A new quantum algorithm ran a 15-step nonlinear fluid simulation around a solid obstacle on real quantum hardware, the most physically complex publicly documented demonstration of its kind. The technique reduces qubit requirements and circuit depth, bringing industrial CFD applications closer to viability.
Finnish simulation company. they will know and quantum middleware developer Haiqu have demonstrated what they describe as the most physically complex quantum computing Fluid dynamics simulation run to date on real hardware.
The two companies ran a 15-step nonlinear fluid simulation around a solid obstacle—fluid flowing around a shape—the kind of problem relevant to aircraft wing design or vehicle aerodynamics—on IBM’s Heron R3 quantum computer, using a new algorithm they developed together called One-Step Simplified Lattice Boltzmann Method (OSSLBM).
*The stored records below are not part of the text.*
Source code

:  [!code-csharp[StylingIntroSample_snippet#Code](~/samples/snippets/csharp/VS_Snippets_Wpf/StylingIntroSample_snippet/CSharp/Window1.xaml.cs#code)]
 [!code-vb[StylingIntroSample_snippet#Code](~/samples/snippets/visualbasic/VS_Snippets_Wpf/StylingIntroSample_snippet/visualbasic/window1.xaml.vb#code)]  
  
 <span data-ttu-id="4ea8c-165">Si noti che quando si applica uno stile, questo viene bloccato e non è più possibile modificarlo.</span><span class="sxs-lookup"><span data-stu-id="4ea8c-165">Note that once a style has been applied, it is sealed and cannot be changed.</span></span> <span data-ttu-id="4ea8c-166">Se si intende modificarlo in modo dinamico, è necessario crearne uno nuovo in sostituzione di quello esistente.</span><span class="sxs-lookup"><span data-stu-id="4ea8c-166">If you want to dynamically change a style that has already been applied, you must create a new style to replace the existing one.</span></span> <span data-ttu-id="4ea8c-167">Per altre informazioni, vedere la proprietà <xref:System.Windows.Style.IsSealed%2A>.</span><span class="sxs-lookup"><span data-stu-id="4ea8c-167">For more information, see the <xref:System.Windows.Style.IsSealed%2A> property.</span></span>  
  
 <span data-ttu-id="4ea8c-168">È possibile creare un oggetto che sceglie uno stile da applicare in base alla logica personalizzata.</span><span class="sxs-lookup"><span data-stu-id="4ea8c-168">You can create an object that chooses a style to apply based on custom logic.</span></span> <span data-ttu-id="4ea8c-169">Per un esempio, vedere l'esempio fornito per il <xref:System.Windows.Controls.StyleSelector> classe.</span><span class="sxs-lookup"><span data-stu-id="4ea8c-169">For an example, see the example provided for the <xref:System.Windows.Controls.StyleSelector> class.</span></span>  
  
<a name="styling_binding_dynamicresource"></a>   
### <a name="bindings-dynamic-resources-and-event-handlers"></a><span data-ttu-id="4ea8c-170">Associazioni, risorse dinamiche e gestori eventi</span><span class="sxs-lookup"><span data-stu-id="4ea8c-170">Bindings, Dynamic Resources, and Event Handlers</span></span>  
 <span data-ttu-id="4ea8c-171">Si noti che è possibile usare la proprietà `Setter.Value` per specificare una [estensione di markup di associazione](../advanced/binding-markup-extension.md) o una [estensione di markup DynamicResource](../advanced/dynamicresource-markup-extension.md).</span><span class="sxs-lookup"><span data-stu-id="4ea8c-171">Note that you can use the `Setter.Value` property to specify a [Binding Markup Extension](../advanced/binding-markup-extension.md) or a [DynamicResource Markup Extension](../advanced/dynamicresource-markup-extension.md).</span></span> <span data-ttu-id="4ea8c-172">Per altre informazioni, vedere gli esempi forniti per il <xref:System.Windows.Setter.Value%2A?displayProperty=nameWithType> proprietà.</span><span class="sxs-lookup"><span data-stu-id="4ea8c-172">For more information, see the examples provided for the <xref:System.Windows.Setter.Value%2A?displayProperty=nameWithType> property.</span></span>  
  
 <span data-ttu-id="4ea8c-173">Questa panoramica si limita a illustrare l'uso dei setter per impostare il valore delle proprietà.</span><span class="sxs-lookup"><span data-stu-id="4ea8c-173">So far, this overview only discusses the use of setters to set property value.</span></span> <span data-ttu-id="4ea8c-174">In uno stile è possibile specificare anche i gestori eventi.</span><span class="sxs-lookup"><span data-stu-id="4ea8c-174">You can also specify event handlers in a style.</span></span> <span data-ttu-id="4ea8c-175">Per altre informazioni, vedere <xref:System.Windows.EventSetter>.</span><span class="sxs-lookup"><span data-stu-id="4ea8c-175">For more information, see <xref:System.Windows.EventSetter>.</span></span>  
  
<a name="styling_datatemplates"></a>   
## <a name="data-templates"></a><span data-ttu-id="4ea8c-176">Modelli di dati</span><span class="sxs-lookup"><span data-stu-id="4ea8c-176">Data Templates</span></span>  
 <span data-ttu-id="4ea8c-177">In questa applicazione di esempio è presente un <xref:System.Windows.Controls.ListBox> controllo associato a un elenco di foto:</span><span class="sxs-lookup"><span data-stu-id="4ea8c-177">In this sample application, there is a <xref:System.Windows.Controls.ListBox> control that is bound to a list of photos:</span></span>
Computational fluid dynamics, or CFD, is one of the most resource-intensive branches of engineering simulation. Modeling how fluids behave around complex shapes requires enormous classical computing power, and the demands grow nonlinearly as simulations become more detailed.
Quantum Computing has long been theorized as a potential path toward simulations beyond classical limits, but translating that potential into practice has been limited by the sheer number of qubits and the circuit depth—the length of quantum computing—necessary to run even moderately complex scenarios without the calculation being overwhelmed by errors.
The OSSLBM algorithm addresses this directly. Based on the Quantum Lattice Boltzmann Method (QLBM), an established approach for mapping classical fluid equations in quantum computing, the new framework reduces the computational overhead of each step, allowing a longer multi-step simulation to remain within what current quantum hardware can reliably execute.
HaiquThe middleware layer was critical to this: it reduced circuit depth, developed new algorithmic subroutines, and applied specific error reduction techniques that allowed the system to complete a workflow that would otherwise have been beyond the reach of current devices.
The importance of the result lies in the obstacle. Previous demonstrations of quantum CFD have largely focused on simpler linear scenarios, fluid behavior without the complications of interacting with a solid boundary.
Modeling how a fluid moves around an object is a prerequisite for any significant industrial application. Professor Oleksandr Kyriienko, Professor of Quantum Technologies at the University of Sheffield, described the work as “an interesting and timely contribution to quantum CFD” And he adds that more research of this type is needed to achieve industrially relevant quantum solutions.
Quanscient and Haiqu have been collaborating on quantum CFD since at least 2024, when they were finalists in Airbus and BMW’s Quantum Mobility Challenge, and have previously demonstrated their work on IonQ hardware through Amazon Braket. Industrial applications are still years away; The current work is a research milestone establishing that the approach is feasible on current hardware at this level of complexity.